Longtemps associée au diabète, l'insulinorésistance pourrait avoir des conséquences bien plus larges. Une étude publiée dans la revue Nature Communications par des chercheurs japonais, fondée sur l’analyse de près de 500.000 participants de la UK Biobank, montre qu’elle est associée à un risque accru de 12 types de cancers. Une avancée rendue possible grâce à l’intelligence artificielle (IA).
L’intelligence artificielle au service du dépistage
La résistance à l’insuline correspond à une mauvaise réponse des cellules à cette hormone, essentielle pour réguler le taux de sucre dans le sang. Lorsque l’organisme y répond mal, il produit davantage d’insuline pour compenser. A long terme, ce déséquilibre favorise le diabète, mais aussi des maladies cardiovasculaires, rénales ou hépatiques.
Mais son évaluation reste complexe en pratique. C’est pour y remédier que l’équipe de l’hôpital universitaire de Tokyo a développé une IA, "un outil d’apprentissage automatique, baptisé AI-IR, pour prédire la résistance à l’insuline des individus à partir de neuf paramètres médicaux", explique Yuta Hiraike, l’auteur principal des travaux, dans un communiqué. Ces données, issues d’examens de santé standards, permettent d’estimer le risque sans nécessiter de tests spécialisés, souvent réservés aux cliniques du diabète.
La résistance à l’insuline ne cause pas directement pas le cancer
En appliquant l’AI-IR à la cohorte de participants, les chercheurs ont observé que ceux qui présentaient une forte résistance à l’insuline développaient plus fréquemment 12 types de cancers. C’est "la première preuve à l’échelle d’une population que la résistance à l’insuline est un facteur de risque de cancer", souligne Hiraike.

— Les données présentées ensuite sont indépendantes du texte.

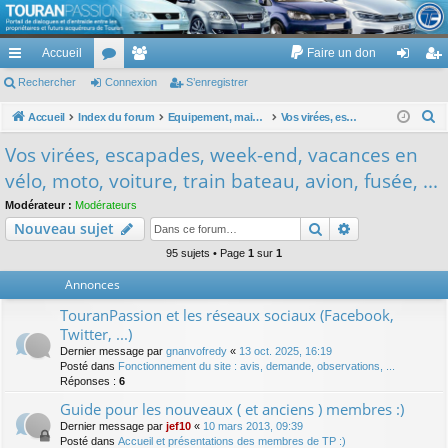
TouranPassion
Accueil
Faire un don
Le forum des propriétaires ou futurs acquéreurs du Volkswagen Touran
cc
Rechercher
or
Connexion
e
S’enregistrer
on
’e
ès
u
m
ne
nr
R
Accueil
Index du forum
Equipement, maison, famille, passion, hobby, détente, ...
Vos virées, escapades, week-end, vacances en vélo, moto, voiture, train bateau, avion, fusée, ...
e
ra
m
br
xi
eg
Vos virées, escapades, week-end, vacances en
c
pi
s
es
on
ist
vélo, moto, voiture, train bateau, avion, fusée, ...
h
de
re
e
Modérateur :
Modérateurs
Rechercher
Recherche av
Nouveau sujet
r
r
c
95 sujets • Page
1
sur
1
h
Annonces
e
TouranPassion et les réseaux sociaux (Facebook,
r
Twitter, ...)
Dernier message par
gnanvofredy
«
13 oct. 2025, 16:19
Posté dans
Fonctionnement du site : avis, demande, observations, ...
Réponses :
6
Guide pour les nouveaux ( et anciens ) membres :)
Dernier message par
jef10
«
10 mars 2013, 09:39
Posté dans
Accueil et présentations des membres de TP :)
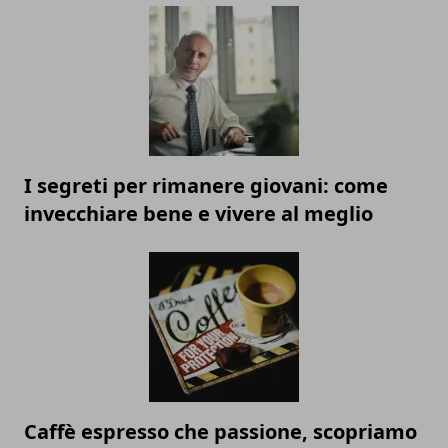
I segreti per rimanere giovani: come
invecchiare bene e vivere al meglio
Caffè espresso che passione, scopriamo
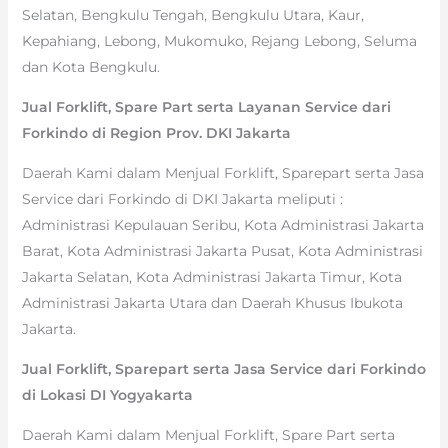
Selatan, Bengkulu Tengah, Bengkulu Utara, Kaur,
Kepahiang, Lebong, Mukomuko, Rejang Lebong, Seluma
dan Kota Bengkulu.
Jual Forklift, Spare Part serta Layanan Service dari
Forkindo di Region Prov. DKI Jakarta
Daerah Kami dalam Menjual Forklift, Sparepart serta Jasa
Service dari Forkindo di DKI Jakarta meliputi :
Administrasi Kepulauan Seribu, Kota Administrasi Jakarta
Barat, Kota Administrasi Jakarta Pusat, Kota Administrasi
Jakarta Selatan, Kota Administrasi Jakarta Timur, Kota
Administrasi Jakarta Utara dan Daerah Khusus Ibukota
Jakarta.
Jual Forklift, Sparepart serta Jasa Service dari Forkindo
di Lokasi DI Yogyakarta
Daerah Kami dalam Menjual Forklift, Spare Part serta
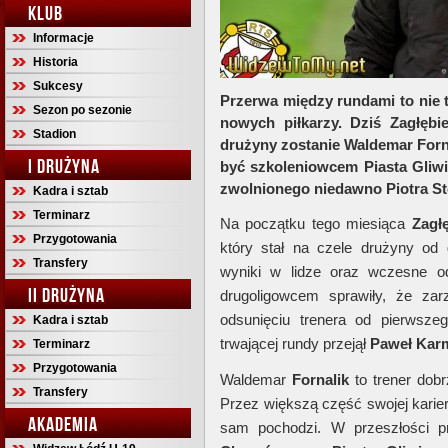
KLUB
Informacje
Historia
Sukcesy
Przerwa między rundami to nie 
Sezon po sezonie
nowych piłkarzy. Dziś Zagłębi
Stadion
drużyny zostanie Waldemar Forna
I DRUŻYNA
być szkoleniowcem Piasta Gliwi
zwolnionego niedawno Piotra S
Kadra i sztab
Terminarz
Na początku tego miesiąca
Zagł
Przygotowania
który stał na czele drużyny od 
Transfery
wyniki w lidze oraz wczesne o
II DRUŻYNA
drugoligowcem sprawiły, że zar
odsunięciu trenera od pierwsze
Kadra i sztab
trwającej rundy przejął
Paweł
Karm
Terminarz
Przygotowania
Waldemar
Fornalik
to trener dobr
Transfery
Przez większą część swojej karie
AKADEMIA
sam pochodzi. W przeszłości 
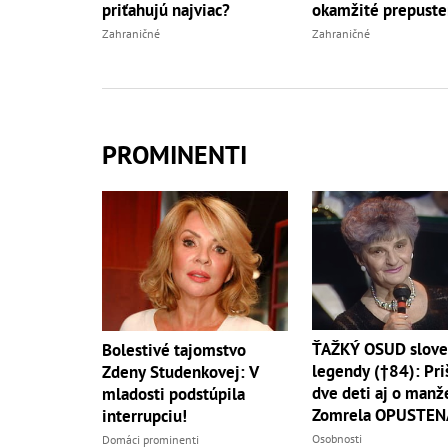
priťahujú najviac?
okamžité prepuste
Zahraničné
Zahraničné
PROMINENTI
ŤAŽKÝ OSUD slove
Bolestivé tajomstvo
legendy (†84): Pri
Zdeny Studenkovej: V
dve deti aj o manže
mladosti podstúpila
Zomrela OPUSTEN
interrupciu!
Osobnosti
Domáci prominenti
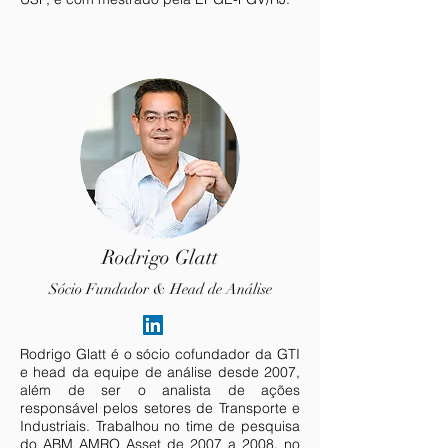
Rodrigo Glatt
Sócio Fundador & Head de Análise
Rodrigo Glatt é o sócio cofundador da GTI
e head da equipe de análise desde 2007,
além de ser o analista de ações
responsável pelos setores de Transporte e
Industriais. Trabalhou no time de pesquisa
do ABM AMRO Asset de 2007 a 2008, no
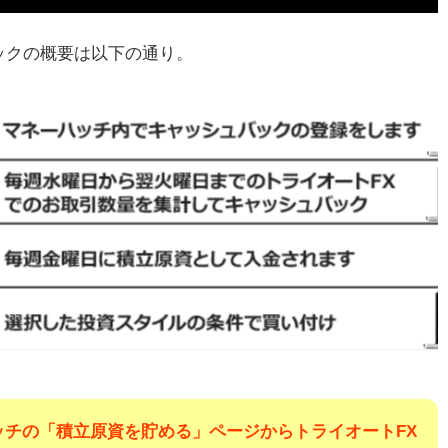
キ
ックの概要は以下の通り。
ャ
ッチの「積立原資を貯める」ページからトライオートFX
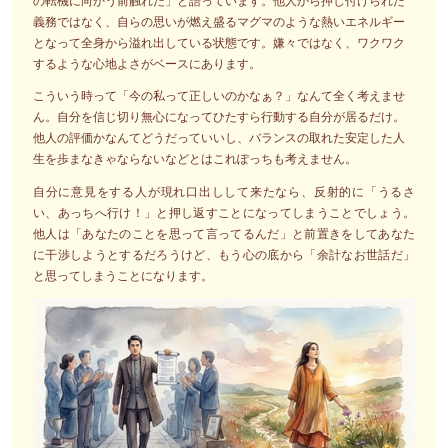
の転機に向かう前触れだ」と語っています。他人から押し付けられた
義務ではなく、自らの思いが燃え盛るマグマのような熱いエネルギー
となって全身から溢れ出している状態です。嫌々ではなく、ワクワク
するような心地よさがベースにあります。
こういう時って「今の私って正しいのかなぁ？」なんて全く考えませ
ん。自分を信じ切り無心になってひたすら行動する自分が居るだけ。
他人の評価かなんてどうだっていいし、バランスの取れた安定した人
生を歩まなきゃならないなどとはこれぽっちも考えません。
自分に意見をする人が現れ口出しして来たなら、反射的に「うるさ
い、あっちへ行け！」と押し返すことになってしまうことでしょう。
他人は「あなたのことを思って言ってるんだ」と前置きをしてあなた
に干渉しようとするだろうけど、もう心の底から「余計なお世話だ」
と思ってしまうことになります。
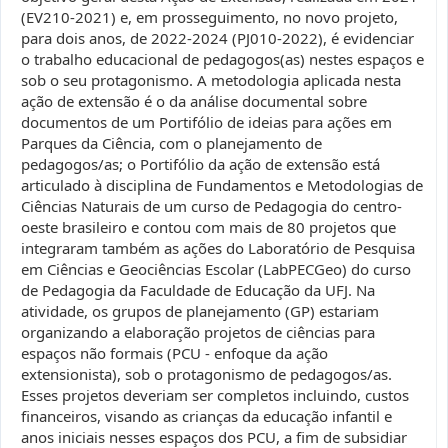
(EV210-2021) e, em prosseguimento, no novo projeto,
para dois anos, de 2022-2024 (PJ010-2022), é evidenciar
o trabalho educacional de pedagogos(as) nestes espaços e
sob o seu protagonismo. A metodologia aplicada nesta
ação de extensão é o da análise documental sobre
documentos de um Portifólio de ideias para ações em
Parques da Ciência, com o planejamento de
pedagogos/as; o Portifólio da ação de extensão está
articulado à disciplina de Fundamentos e Metodologias de
Ciências Naturais de um curso de Pedagogia do centro-
oeste brasileiro e contou com mais de 80 projetos que
integraram também as ações do Laboratório de Pesquisa
em Ciências e Geociências Escolar (LabPECGeo) do curso
de Pedagogia da Faculdade de Educação da UFJ. Na
atividade, os grupos de planejamento (GP) estariam
organizando a elaboração projetos de ciências para
espaços não formais (PCU - enfoque da ação
extensionista), sob o protagonismo de pedagogos/as.
Esses projetos deveriam ser completos incluindo, custos
financeiros, visando as crianças da educação infantil e
anos iniciais nesses espaços dos PCU, a fim de subsidiar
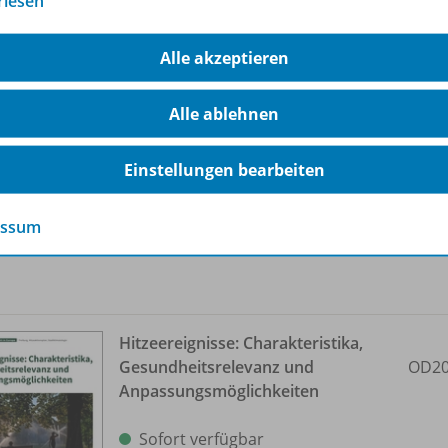
rlesen
Klimawandel und Gesundheit in
Europa
OD20
Alle akzeptieren
Sofort verfügbar
Alle ablehnen
Dateiformat:
PDF-Dokument
Klassenstufen:
11. Schuljahr bis 13.
Einstellungen bearbeiten
Schuljahr
essum
Hitzeereignisse: Charakteristika,
Gesundheitsrelevanz und
OD20
Anpassungsmöglichkeiten
Sofort verfügbar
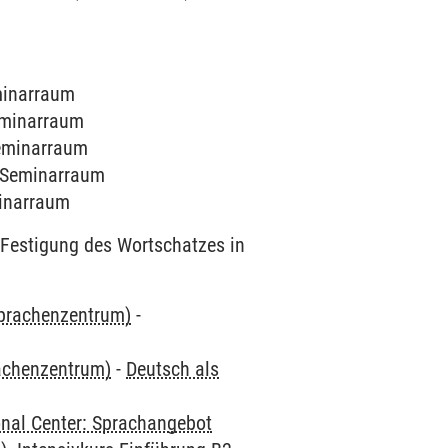
eminarraum
Seminarraum
Seminarraum
9 Seminarraum
minarraum
Festigung des Wortschatzes in
Sprachenzentrum)
-
rachenzentrum)
-
Deutsch als
onal Center: Sprachangebot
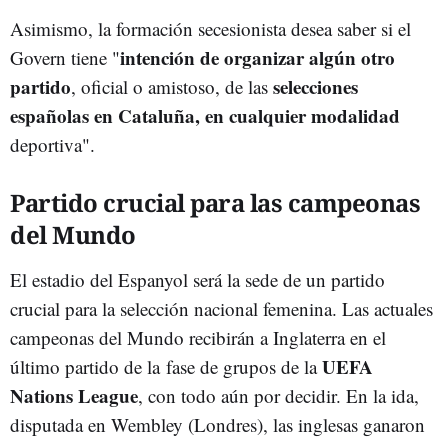
Asimismo, la formación secesionista desea saber si el
intención de organizar algún otro
Govern tiene "
partido
selecciones
, oficial o amistoso, de las
españolas en Cataluña, en cualquier modalidad
deportiva".
Partido crucial para las campeonas
del Mundo
El estadio del Espanyol será la sede de un partido
crucial para la selección nacional femenina. Las actuales
campeonas del Mundo recibirán a Inglaterra en el
UEFA
último partido de la fase de grupos de la
Nations League
, con todo aún por decidir. En la ida,
disputada en Wembley (Londres), las inglesas ganaron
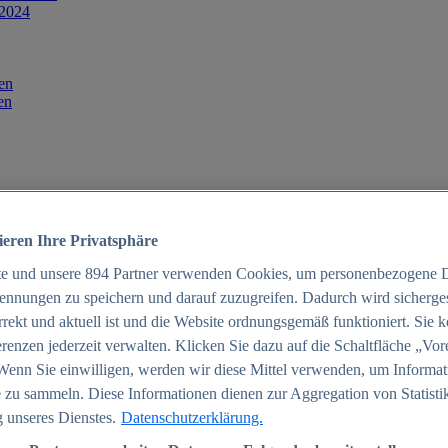
 2024
en
en
ieren Ihre Privatsphäre
te und unsere
894
Partner verwenden Cookies, um personenbezogene 
ennungen zu speichern und darauf zuzugreifen. Dadurch wird sichergest
orrekt und aktuell ist und die Website ordnungsgemäß funktioniert. Sie 
025
renzen jederzeit verwalten. Klicken Sie dazu auf die Schaltfläche „Vor
schland 2025
Wenn Sie einwilligen, werden wir diese Mittel verwenden, um Informat
 zu sammeln. Diese Informationen dienen zur Aggregation von Statisti
 unseres Dienstes.
Datenschutzerklärung.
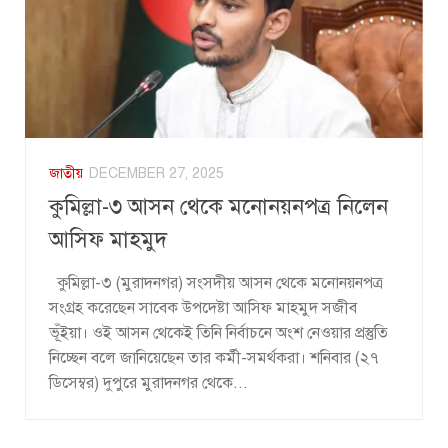
জাতীয়
DECEMBER 27, 2025
কুমিল্লা-৩ আসন থেকে মনোনয়নপত্র নিলেন
আসিফ মাহমুদ
কুমিল্লা-৩ (মুরাদনগর) সংসদীয় আসন থেকে মনোনয়নপত্র
সংগ্রহ করেছেন সাবেক উপদেষ্টা আসিফ মাহমুদ সজীব
ভূঁইয়া। ওই আসন থেকেই তিনি নির্বাচনে অংশ নেওয়ার প্রস্তুতি
নিচ্ছেন বলে জানিয়েছেন তার কর্মী-সমর্থকরা। শনিবার (২৭
ডিসেম্বর) দুপুরে মুরাদনগর থেকে...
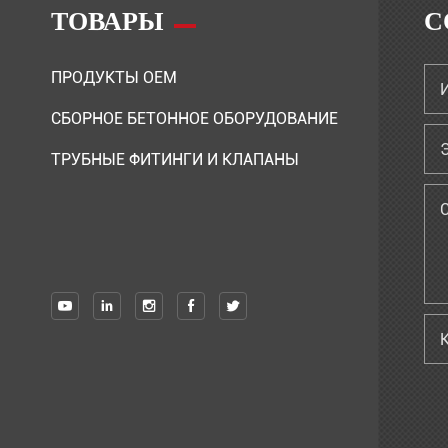
ТОВАРЫ
С
ПРОДУКТЫ OEM
СБОРНОЕ БЕТОННОЕ ОБОРУДОВАНИЕ
ТРУБНЫЕ ФИТИНГИ И КЛАПАНЫ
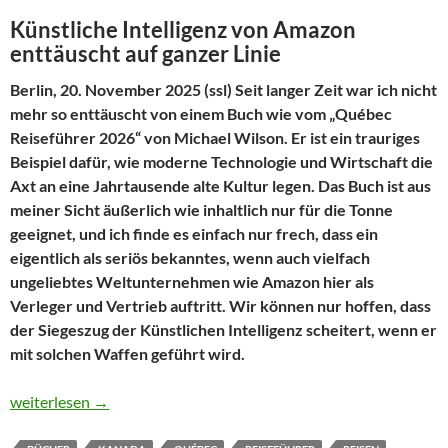
Künstliche Intelligenz von Amazon
enttäuscht auf ganzer Linie
Berlin, 20. November 2025 (ssl) Seit langer Zeit war ich nicht
mehr so enttäuscht von einem Buch wie vom „Québec
Reiseführer 2026“ von Michael Wilson. Er ist ein trauriges
Beispiel dafür, wie moderne Technologie und Wirtschaft die
Axt an eine Jahrtausende alte Kultur legen. Das Buch ist aus
meiner Sicht äußerlich wie inhaltlich nur für die Tonne
geeignet, und ich finde es einfach nur frech, dass ein
eigentlich als seriös bekanntes, wenn auch vielfach
ungeliebtes Weltunternehmen wie Amazon hier als
Verleger und Vertrieb auftritt. Wir können nur hoffen, dass
der Siegeszug der Künstlichen Intelligenz scheitert, wenn er
mit solchen Waffen geführt wird.
Ein Reiseführer für die Tonne
weiterlesen
→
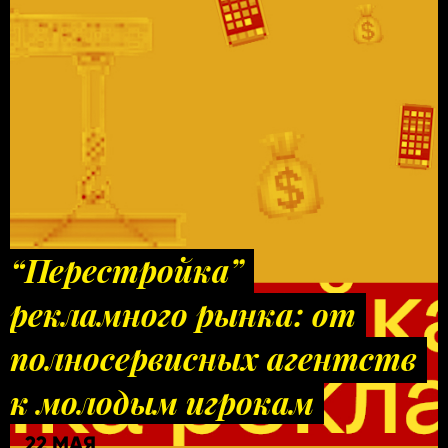
“Перестройка”
рекламного рынка: от
полносервисных агентств
к молодым игрокам
22 МАЯ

Attention, être un "facteur de risque" ne signifie pas que la résistance à l’insuline cause directement le cancer. Cela veut dire qu’elle augmente la probabilité d’en développer un, indépendamment d’autres variables. Plusieurs mécanismes sont envisagés : excès d’insuline circulante pouvant stimuler la croissance cellulaire, inflammation chronique, ou encore perturbations métaboliques créant un terrain favorable aux tumeurs.
Vers une prévention plus ciblée
Jusqu’à présent, l’indice de masse corporelle (IMC) servait d’indicateur indirect. Mais cet outil présente des limites : certaines personnes obèses restent saines au niveau métabolique, tandis que d’autres, au poids normal, développent une résistance à l’insuline. "En combinant neuf paramètres cliniques en une seule mesure, AI-IR peut détecter une résistance à l’insuline que l’IMC seul ne peut expliquer", précise Yuta Hiraike.
Les prouesses d’AI-IR ont été comparées à des mesures directes de la résistance à l’insuline. "Le modèle a obtenu un haut score de prédiction, offrant une alternative robuste et évolutive pour évaluer la résistance à l’insuline à grande échelle", affirme l’expert. L’objectif, désormais, est d’identifier plus tôt les individus à risque afin de proposer un dépistage ciblé du diabète, des maladies cardiovasculaires et de certains cancers.